(Collected data)
________

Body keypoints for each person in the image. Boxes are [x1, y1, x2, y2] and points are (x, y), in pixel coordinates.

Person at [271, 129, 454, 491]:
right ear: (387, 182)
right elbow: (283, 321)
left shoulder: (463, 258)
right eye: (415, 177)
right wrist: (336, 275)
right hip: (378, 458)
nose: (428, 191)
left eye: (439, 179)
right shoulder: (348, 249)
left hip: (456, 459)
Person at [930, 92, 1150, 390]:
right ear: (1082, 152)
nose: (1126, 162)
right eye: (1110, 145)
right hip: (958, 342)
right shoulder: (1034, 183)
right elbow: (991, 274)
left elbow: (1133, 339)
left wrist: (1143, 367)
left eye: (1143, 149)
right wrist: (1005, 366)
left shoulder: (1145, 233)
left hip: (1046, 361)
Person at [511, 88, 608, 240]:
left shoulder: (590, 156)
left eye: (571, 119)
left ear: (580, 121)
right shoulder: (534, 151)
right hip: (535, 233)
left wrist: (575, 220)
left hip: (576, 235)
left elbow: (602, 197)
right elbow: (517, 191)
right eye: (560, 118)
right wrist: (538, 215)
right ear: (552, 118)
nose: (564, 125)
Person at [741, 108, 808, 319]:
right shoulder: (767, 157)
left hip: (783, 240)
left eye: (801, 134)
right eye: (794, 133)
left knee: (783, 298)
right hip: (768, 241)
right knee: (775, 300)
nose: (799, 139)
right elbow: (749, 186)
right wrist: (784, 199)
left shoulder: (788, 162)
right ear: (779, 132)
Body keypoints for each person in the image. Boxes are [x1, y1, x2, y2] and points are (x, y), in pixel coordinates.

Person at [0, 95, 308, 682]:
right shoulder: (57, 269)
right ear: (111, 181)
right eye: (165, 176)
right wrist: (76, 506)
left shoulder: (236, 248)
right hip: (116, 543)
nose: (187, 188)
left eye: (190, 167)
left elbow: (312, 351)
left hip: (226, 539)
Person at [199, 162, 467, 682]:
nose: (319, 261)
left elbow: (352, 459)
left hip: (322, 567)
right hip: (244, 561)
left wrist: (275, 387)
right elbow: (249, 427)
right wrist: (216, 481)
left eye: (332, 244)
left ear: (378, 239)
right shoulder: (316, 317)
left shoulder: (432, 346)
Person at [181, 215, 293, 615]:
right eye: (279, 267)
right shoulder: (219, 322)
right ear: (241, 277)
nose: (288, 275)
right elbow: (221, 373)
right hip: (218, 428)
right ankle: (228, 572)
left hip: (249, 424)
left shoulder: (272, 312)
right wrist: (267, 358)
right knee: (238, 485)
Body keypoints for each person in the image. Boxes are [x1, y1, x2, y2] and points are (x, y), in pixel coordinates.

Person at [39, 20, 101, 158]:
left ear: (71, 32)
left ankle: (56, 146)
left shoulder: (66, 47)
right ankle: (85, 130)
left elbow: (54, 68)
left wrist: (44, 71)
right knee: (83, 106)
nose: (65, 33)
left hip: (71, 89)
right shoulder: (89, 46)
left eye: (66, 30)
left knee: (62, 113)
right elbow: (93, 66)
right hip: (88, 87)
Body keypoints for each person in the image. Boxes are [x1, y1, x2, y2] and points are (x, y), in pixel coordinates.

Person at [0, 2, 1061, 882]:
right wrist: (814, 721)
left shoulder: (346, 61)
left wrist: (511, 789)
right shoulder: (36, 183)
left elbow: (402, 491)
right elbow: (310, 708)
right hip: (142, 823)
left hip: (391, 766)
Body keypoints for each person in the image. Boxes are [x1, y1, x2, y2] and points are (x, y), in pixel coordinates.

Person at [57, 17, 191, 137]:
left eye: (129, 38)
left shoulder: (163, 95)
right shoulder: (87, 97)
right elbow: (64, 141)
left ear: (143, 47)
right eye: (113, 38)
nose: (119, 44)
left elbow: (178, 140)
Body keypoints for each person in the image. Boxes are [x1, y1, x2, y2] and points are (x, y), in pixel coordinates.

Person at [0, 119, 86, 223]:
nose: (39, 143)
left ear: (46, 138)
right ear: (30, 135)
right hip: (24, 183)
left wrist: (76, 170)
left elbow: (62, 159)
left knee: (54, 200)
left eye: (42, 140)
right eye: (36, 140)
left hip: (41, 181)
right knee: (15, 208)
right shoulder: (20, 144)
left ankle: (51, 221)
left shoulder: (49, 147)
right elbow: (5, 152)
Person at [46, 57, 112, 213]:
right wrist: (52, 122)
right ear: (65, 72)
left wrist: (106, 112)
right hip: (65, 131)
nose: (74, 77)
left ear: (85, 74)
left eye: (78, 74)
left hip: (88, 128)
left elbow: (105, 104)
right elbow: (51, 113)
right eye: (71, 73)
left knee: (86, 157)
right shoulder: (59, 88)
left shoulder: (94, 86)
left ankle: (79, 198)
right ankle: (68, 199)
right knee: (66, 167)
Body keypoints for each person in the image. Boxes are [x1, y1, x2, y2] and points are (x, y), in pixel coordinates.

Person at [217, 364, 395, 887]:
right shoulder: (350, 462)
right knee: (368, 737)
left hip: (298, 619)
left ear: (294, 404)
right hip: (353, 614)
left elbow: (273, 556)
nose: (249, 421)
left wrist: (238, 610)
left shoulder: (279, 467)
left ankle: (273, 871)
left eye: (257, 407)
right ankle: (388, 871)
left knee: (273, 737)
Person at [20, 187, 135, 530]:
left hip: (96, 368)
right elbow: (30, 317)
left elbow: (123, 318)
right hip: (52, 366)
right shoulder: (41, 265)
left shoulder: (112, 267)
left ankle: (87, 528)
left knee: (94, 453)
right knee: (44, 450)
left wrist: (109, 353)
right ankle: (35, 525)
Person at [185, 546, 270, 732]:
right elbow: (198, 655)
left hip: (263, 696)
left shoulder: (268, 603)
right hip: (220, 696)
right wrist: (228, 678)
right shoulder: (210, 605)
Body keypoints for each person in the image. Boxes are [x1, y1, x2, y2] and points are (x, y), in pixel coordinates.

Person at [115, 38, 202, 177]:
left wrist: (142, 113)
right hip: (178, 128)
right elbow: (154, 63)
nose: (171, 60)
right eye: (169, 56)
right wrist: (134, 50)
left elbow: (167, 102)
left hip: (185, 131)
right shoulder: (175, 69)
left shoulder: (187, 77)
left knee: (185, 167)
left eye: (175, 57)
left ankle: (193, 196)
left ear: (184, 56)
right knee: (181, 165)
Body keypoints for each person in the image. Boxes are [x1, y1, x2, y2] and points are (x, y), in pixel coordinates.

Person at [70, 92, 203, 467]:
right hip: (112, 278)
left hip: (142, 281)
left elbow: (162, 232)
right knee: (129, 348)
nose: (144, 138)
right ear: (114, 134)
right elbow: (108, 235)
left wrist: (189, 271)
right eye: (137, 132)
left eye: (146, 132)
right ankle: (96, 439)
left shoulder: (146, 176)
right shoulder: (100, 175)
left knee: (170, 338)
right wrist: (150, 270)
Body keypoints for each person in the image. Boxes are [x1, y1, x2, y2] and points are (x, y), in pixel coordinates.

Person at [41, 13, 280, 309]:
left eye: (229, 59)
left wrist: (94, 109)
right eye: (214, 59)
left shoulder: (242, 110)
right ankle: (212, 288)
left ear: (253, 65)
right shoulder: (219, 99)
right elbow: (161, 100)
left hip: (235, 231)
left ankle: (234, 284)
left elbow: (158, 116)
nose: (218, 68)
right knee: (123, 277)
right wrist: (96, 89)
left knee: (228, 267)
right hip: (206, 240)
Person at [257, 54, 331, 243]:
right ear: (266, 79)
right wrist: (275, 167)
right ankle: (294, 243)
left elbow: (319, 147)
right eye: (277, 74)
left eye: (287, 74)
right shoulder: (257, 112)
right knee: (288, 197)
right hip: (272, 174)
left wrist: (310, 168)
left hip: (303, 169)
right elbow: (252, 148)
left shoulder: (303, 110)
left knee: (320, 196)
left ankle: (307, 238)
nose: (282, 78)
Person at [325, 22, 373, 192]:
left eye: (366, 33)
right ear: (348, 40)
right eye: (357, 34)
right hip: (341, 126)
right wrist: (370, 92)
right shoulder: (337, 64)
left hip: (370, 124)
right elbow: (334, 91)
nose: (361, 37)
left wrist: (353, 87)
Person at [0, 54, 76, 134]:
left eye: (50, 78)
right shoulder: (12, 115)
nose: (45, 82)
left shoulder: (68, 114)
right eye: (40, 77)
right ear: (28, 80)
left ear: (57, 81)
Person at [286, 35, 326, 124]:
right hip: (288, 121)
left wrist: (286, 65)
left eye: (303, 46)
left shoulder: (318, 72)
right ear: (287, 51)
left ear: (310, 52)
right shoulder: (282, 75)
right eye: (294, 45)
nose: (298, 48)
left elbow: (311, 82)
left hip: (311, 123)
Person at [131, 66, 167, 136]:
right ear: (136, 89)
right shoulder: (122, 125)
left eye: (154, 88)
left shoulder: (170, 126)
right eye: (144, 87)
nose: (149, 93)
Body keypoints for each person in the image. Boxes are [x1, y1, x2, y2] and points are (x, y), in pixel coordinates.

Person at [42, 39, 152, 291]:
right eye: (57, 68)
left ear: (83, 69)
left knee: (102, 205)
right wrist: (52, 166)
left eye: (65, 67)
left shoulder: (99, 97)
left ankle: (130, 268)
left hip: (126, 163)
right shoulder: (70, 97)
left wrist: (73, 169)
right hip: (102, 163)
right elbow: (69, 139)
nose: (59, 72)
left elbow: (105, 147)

________

WORK ORDER:
Would you please reproduce the records above exactly, only from their first line through the line holding "right ear: (111, 181)", with both ends included?

ANSWER TO THE EXERCISE:
Body keypoints for each person in the image. Boxes are [x1, y1, x2, y2] and points are (x, y), in pixel coordinates.

Person at [271, 129, 454, 491]:
right ear: (387, 182)
right elbow: (283, 321)
left shoulder: (463, 258)
right eye: (415, 177)
right wrist: (336, 275)
right hip: (378, 458)
nose: (428, 191)
left eye: (439, 179)
right shoulder: (348, 249)
left hip: (456, 459)
Person at [930, 92, 1150, 390]:
right ear: (1082, 152)
nose: (1126, 162)
right eye: (1110, 145)
right hip: (958, 342)
right shoulder: (1034, 183)
right elbow: (991, 274)
left elbow: (1133, 339)
left wrist: (1143, 367)
left eye: (1143, 149)
right wrist: (1005, 366)
left shoulder: (1145, 233)
left hip: (1046, 361)
Person at [511, 88, 608, 240]:
left shoulder: (590, 156)
left eye: (571, 119)
left ear: (580, 121)
right shoulder: (534, 151)
right hip: (535, 233)
left wrist: (575, 220)
left hip: (576, 235)
left elbow: (602, 197)
right elbow: (517, 191)
right eye: (560, 118)
right wrist: (538, 215)
right ear: (552, 118)
nose: (564, 125)
Person at [741, 108, 808, 319]:
right shoulder: (767, 157)
left hip: (783, 240)
left eye: (801, 134)
right eye: (794, 133)
left knee: (783, 298)
right hip: (768, 241)
right knee: (775, 300)
nose: (799, 139)
right elbow: (749, 186)
right wrist: (784, 199)
left shoulder: (788, 162)
right ear: (779, 132)
Body keypoints for each person in the image. Boxes are [x1, y1, x2, y2] and points are (x, y), in pixel coordinates.

Person at [0, 95, 308, 682]:
right shoulder: (57, 269)
right ear: (111, 181)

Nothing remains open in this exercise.